Interestingly, this happens to be the same situation many parents go through on a daily basis. In fact, almost all consumer goods are marketed to make them appear healthy.

According to ​The Guardian​, companies purposely load “their products with unacceptably large amounts of sugar” and advertise them as being much healthier than they truly are. This is a strategy they use to make money.

To make money, companies need to attract the customer. It is one thing to have attractive packaging, but, according to Nielsen, a global marketing research firm, “above all else, if a snack doesn’t taste good, only high dedicated consumers will buy it,” making the added sugar more beneficial for companies.

Nielsen, also says that snacking over the past few years has become “an obsession worth over US$124 billion” in North America.

On top of that, Cara Rosenbloom, a registered dietitian says that the snacks we eat “make up a quarter of our daily calories” therefore, it is very important that our snacks be truthfully advertised.

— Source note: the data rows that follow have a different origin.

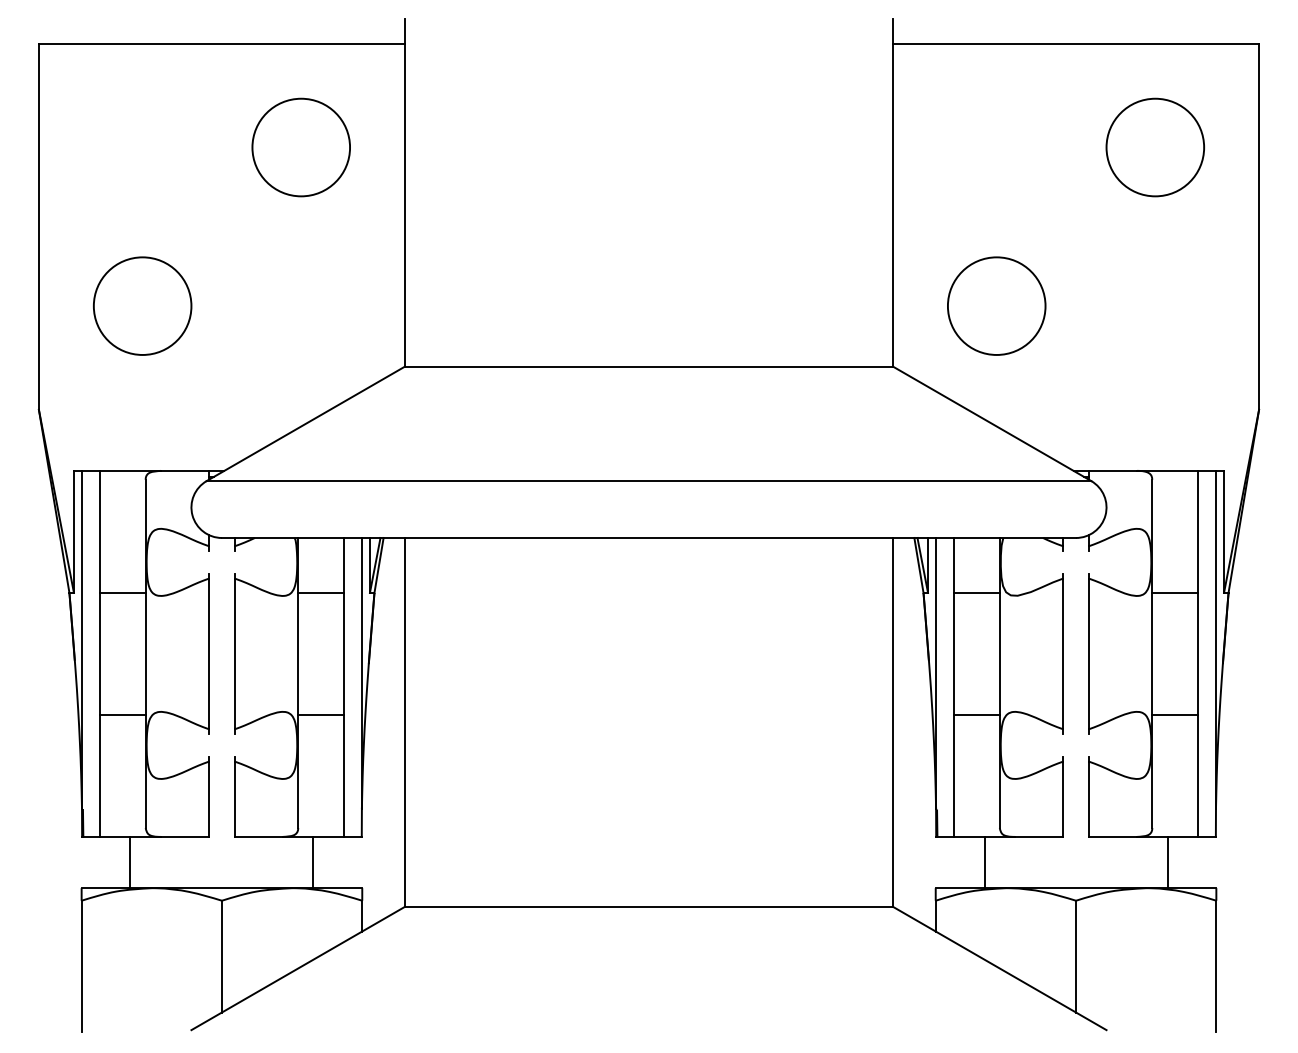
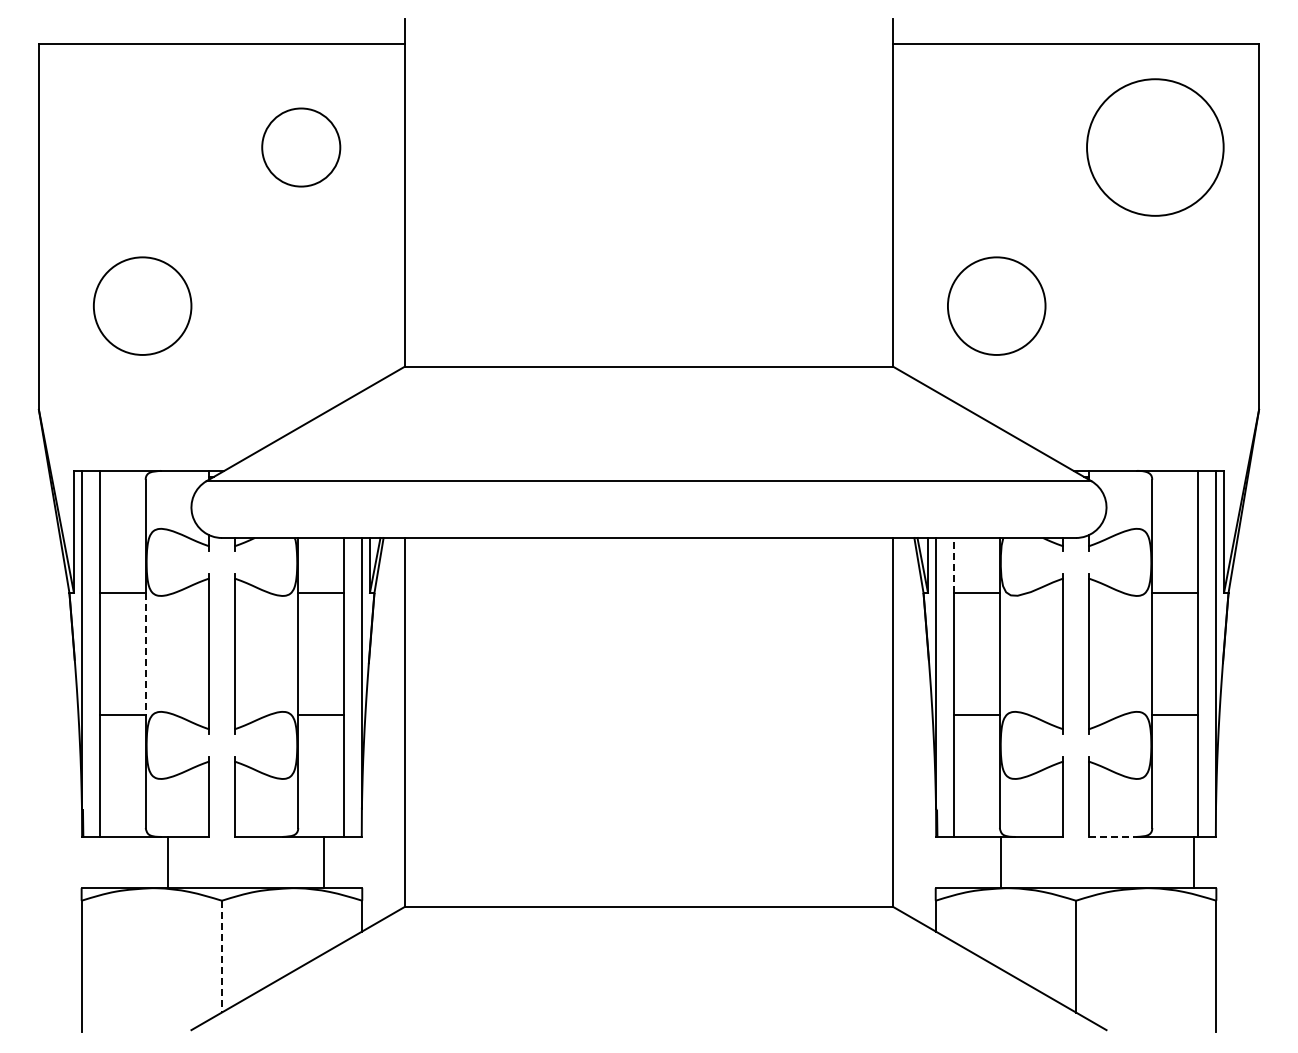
circle at (301, 147) diameter: 98 px -> 78 px
circle at (1155, 147) diameter: 98 px -> 137 px
line at (954, 564): solid -> dashed
line at (145, 654): solid -> dashed
line at (1113, 836): solid -> dashed
line at (130, 862) position: (130, 862) -> (168, 862)
line at (313, 862) position: (313, 862) -> (324, 862)
line at (984, 862) position: (984, 862) -> (1000, 862)
line at (1167, 862) position: (1167, 862) -> (1193, 862)
line at (221, 956): solid -> dashed
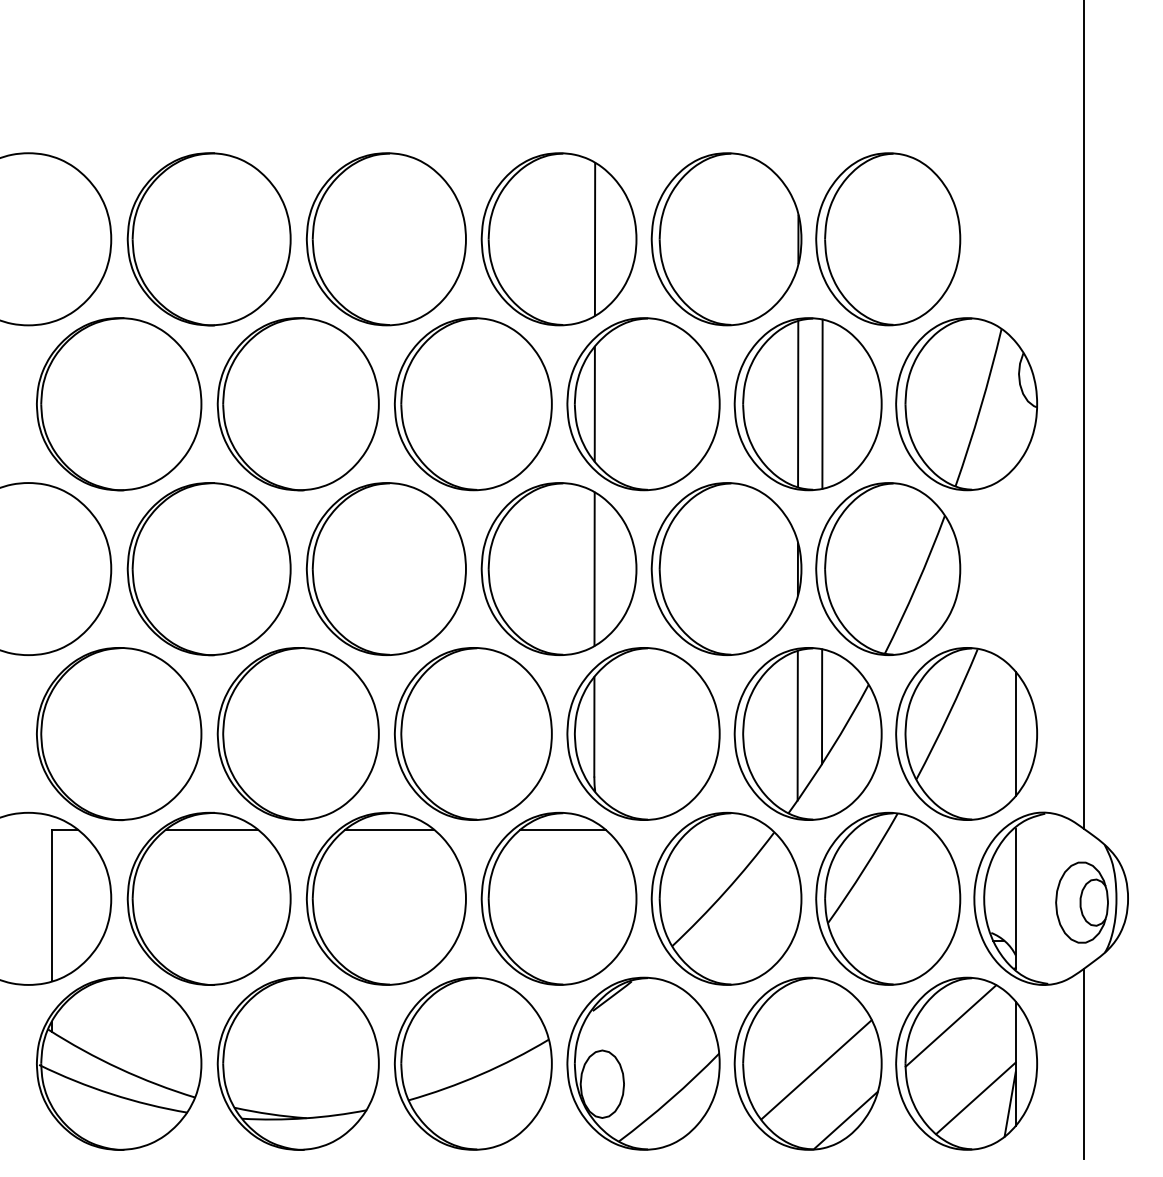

The Nielsen Firm adds that with this growing obsession “60 percent of consumers seek healthier snack options,” which is why companies feel the need to label their products as being good.

Parents are the most drawn to these marketing techniques because they want to ensure that their children stay healthy. Laura Donnelly says that when looking for snacks, parents are tricked into believing that something is healthy due to the misleading information on the packaging. The marketing distracts them from the sugar content, making them proud to purchase products even if they are not fully aware of what is inside them.

A single pack of these innocent looking snacks contains a whopping ten grams of sugar- that’s almost half of its ingredients! The second ingredient is sugar, even though the packaging says it is made with real fruit and no artificial colours or flavours.

For instance, the Public Health England agency explains that​ ​“the highest sugar content is found in processed dried fruit products which are often marketed as healthy snacks.” Hiding sugars in products like these make parents less sceptical of what they are truly buying.

Sadly, many people do not recognize this trend. This could be the cause of the obesity crisis in North America: as an article published in ​The Telegraph ​suggests, “one in five children are overweight or obese by the time they start primary school.”

Mary Story and Simone French, who both work in the division of Epidemiology at the University of Minnesota, state that many studies have found that the diets that children and teens in North America have do not meet expectations due to all the food they eat which is supposedly good for them. Children are eating too many snacks, and what’s worse, their parents think they are healthy!

Companies today have no obligation to change their advertising strategies, so it is up to the consumer to become more aware of what they are buying. Jaira, along with many, make the mistake of falling for false advertising and not reading nutrition labels. We need to take action and change these ways before it is too late.